The book argues that another side of the protocol easement It is bureaucracy and administrative procedures. Is paperwork the main reason why you have left your post at Bòlit?
— I am refusing to extend the Bòlit programme, fundamentally because I do not want to participate in a structure that is so bureaucratic, not only because of the procedure, but also because of the type of relationships it fosters, based on hierarchy, mistrust, indefinite postponement, supervision or permanent auditing. The impeccable record is much more important than the content or service we are offering to the public. Criticising this apparatus does not mean ceasing to be responsible or going against the law on contracting, but the system has become so extreme that a control has become the norm, which does not give rise to trust or room for manoeuvre.
However, have the four years at Bòlit, in general, been positive?
— Of course, I have learned a lot of things and with the team we have been able to develop the project that we had proposed on the archive, legacy, memory and traditions. We have done exhibitions on the monster woman, the unknown children, the figure of the idiot or other aspects related to technology, ecology or masculinities. And we have done so from the plasticity of life, of radical difference, creating a kind of discursive constellations of dialogue with all the artists, works and exhibitions, worrying about accompanying and promoting research, and not so much about generating new works or influencing the contemporary art market. We have also found alliances with other institutions in Girona and carrying out activities in public spaces.

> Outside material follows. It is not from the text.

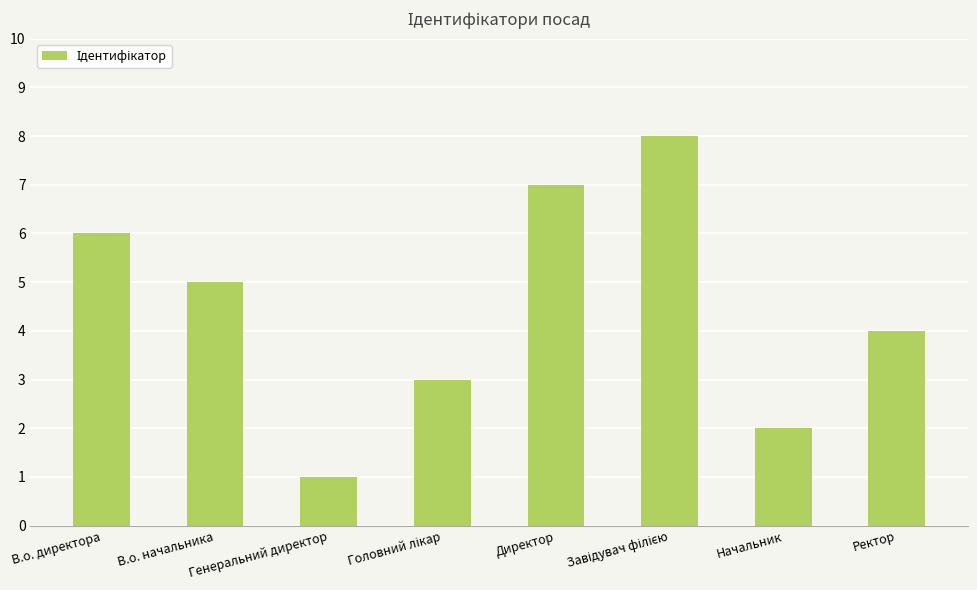

At which label is the value closest to 4?

Ректор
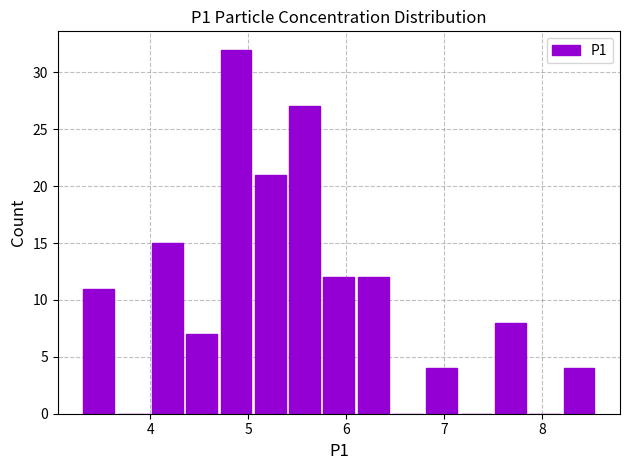

Around what value on the x-axis is the tallest bar? Give the approximate position of its centre, as read against the axis.

4.9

And in the current society that the book talks about, marked by wars, large technological infrastructures and social networks, what role should museums like the Bòlit play?
— Museums are public spaces, open to the public, democratic and accessible, which allow a relationship with time, going beyond productivism and performance. Museums must be a space that allows us to enjoy time, to reverse the frenetic acceleration around platforms and work, without rivalry, blackmail or extreme competitiveness. Certainly, bureaucracy limits this possibility of transforming institutions, but some kind of administrative exception is necessary to allow this cultural singularity. If not, museums will be greatly diminished.